Scan the records for the word "wire". Copy each line that includes it.

═══ Given data

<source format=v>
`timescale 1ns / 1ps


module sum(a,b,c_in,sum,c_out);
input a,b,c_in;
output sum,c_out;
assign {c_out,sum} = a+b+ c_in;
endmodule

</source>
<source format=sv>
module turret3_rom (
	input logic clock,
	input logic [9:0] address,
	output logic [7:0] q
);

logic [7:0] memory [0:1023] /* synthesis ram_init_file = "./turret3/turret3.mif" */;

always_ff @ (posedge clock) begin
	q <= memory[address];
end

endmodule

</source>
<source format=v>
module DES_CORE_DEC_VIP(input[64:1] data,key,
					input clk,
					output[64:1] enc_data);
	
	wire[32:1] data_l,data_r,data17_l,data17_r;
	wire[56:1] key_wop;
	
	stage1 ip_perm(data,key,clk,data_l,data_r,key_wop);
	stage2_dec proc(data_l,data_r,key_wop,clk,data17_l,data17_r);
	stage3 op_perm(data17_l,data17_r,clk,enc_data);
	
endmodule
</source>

══════

Result for this task —
	wire[32:1] data_l,data_r,data17_l,data17_r;
	wire[56:1] key_wop;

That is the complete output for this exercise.